Glucose, one of the major fuel of our body, is stored in our body as glycogen that basically consist of chains of glucose. Glycogen is the counterpart of starch found in plants. Due to the limiting storage capacity of our body for glycogen, mainly in the liver and muscles, we need a relatively constant supply of carbohydrates throughout the day. To control blood sugar levels for normal metabolic functions, the body constantly store and release glucose depending on the amount of glucose we ingest, in between meals, or during physical activity during which energy requirements are high.
Liver’s glycogen supply are mainly used to regulate blood sugar levels and it is the main energy source of our brain. The brain can use up to 400 calorie per day of glucose from liver’s glycogen. This is also the reason why often in the morning we could experience low energy levels due to the depletion of liver’s glycogen overnight between the long period from dinner to breakfast. Eating a good level of complex carbohydrates, especially at night, will replenish glycogen supply improving mental alertness and physical energy. Fructose-containing foods and drinks also support replenish of liver’s glycogen reservoir.
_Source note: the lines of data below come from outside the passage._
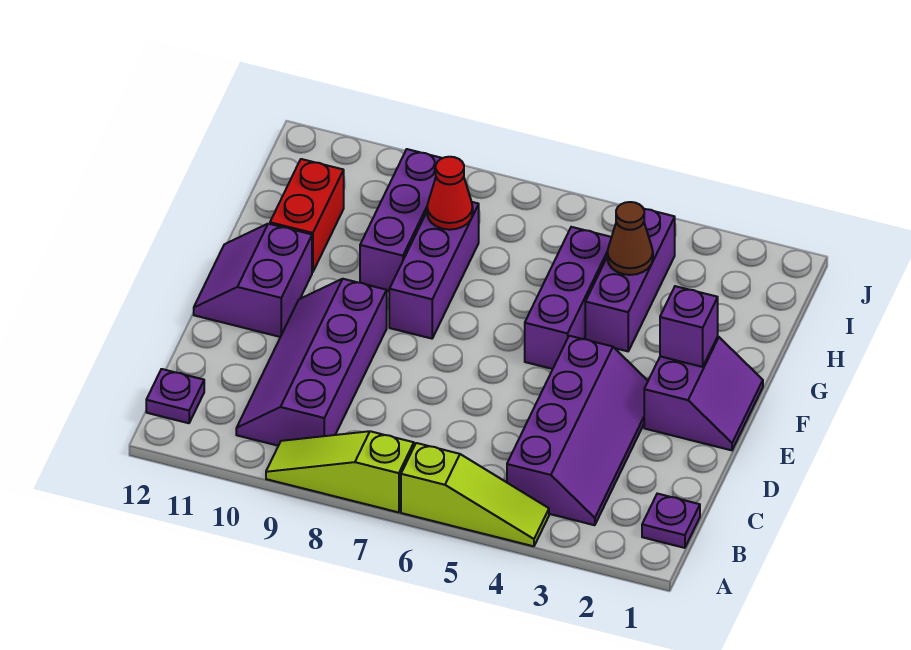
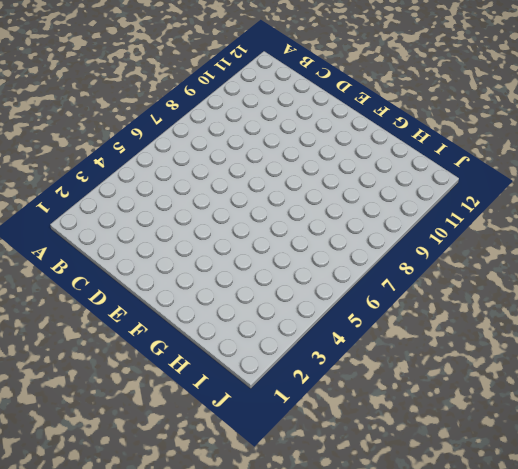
none -> lime slope A4:A6 level 1 top 6
none -> lime slope A7:A9 level 1 top 7
none -> purple plate B1 level 1

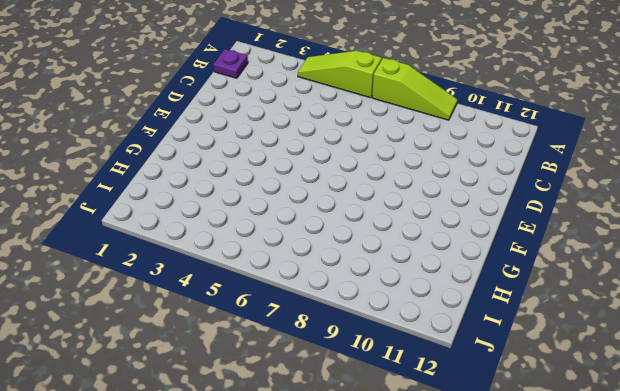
none -> purple slope B3:E4 level 1 top 4
none -> purple slope B9:E10 level 1 top 9
none -> purple plate B12 level 1

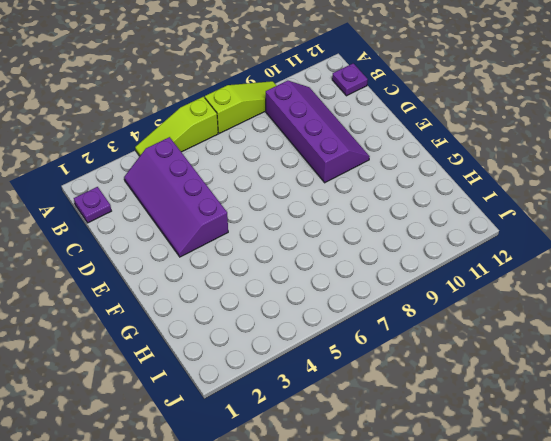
none -> purple slope E1:F2 level 1 top 2
none -> purple slope E11:F12 level 1 top 11
none -> purple brick F5:H5 level 1

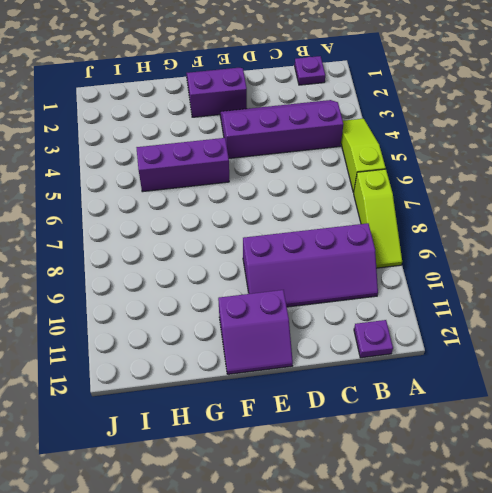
none -> purple brick F8:H8 level 1
none -> purple brick G4:I4 level 1
none -> purple brick G9:I9 level 1

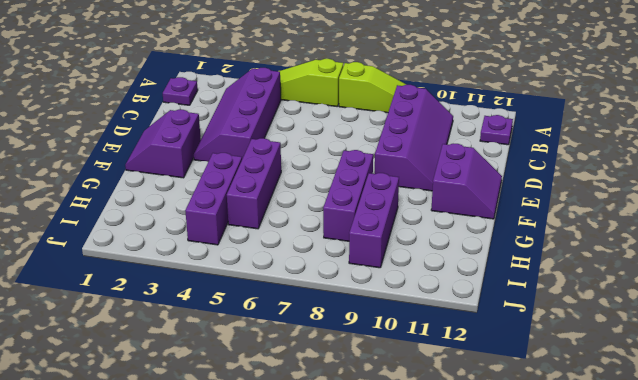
none -> red brick G11:H11 level 1
none -> purple brick F2 level 2
none -> brown cone H4 level 2

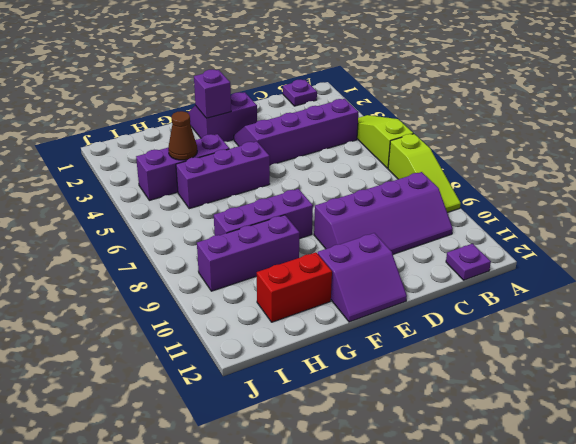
none -> red cone H8 level 2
It is important to notice that glycogen is not stored alone but it comes with water. For every ounce of glycogen, there are 3 ounces of water. This means that when glycogen is used, water is also removed from the body. Based on this physiological mechanism, many fad diets claim weight loss by reducing the carbohydrate intake and increase the protein intake. This cause a quick replenishment of liver and muscle glycogen with 24-48 hours and loss of several pounds of water, which dieters mistake for loss of body fat. Therefore a week or two of fad diets might result in significant loss of water and gastrointestinal bulk with only insignificant fat loss. This is the reason why weight is quickly regained when going back to a normal, balanced diet.
For athletes understanding how glycogen is used is utmost important to maintain top performance. Glycogen depletion followed by glycogen replenishment is called glycogen loading. Glycogen depletion can cause muscle to become stiff and feel heavy interfering with athletic performance. This is especially true for endurance sports than last for more than 60-90 minutes. Thus, for athletes, carbohydrate management skills are very important (pre-, during, post-exercise) and a constant (complex) carbohydrate intake by eating several serving during the day (meals and snacks).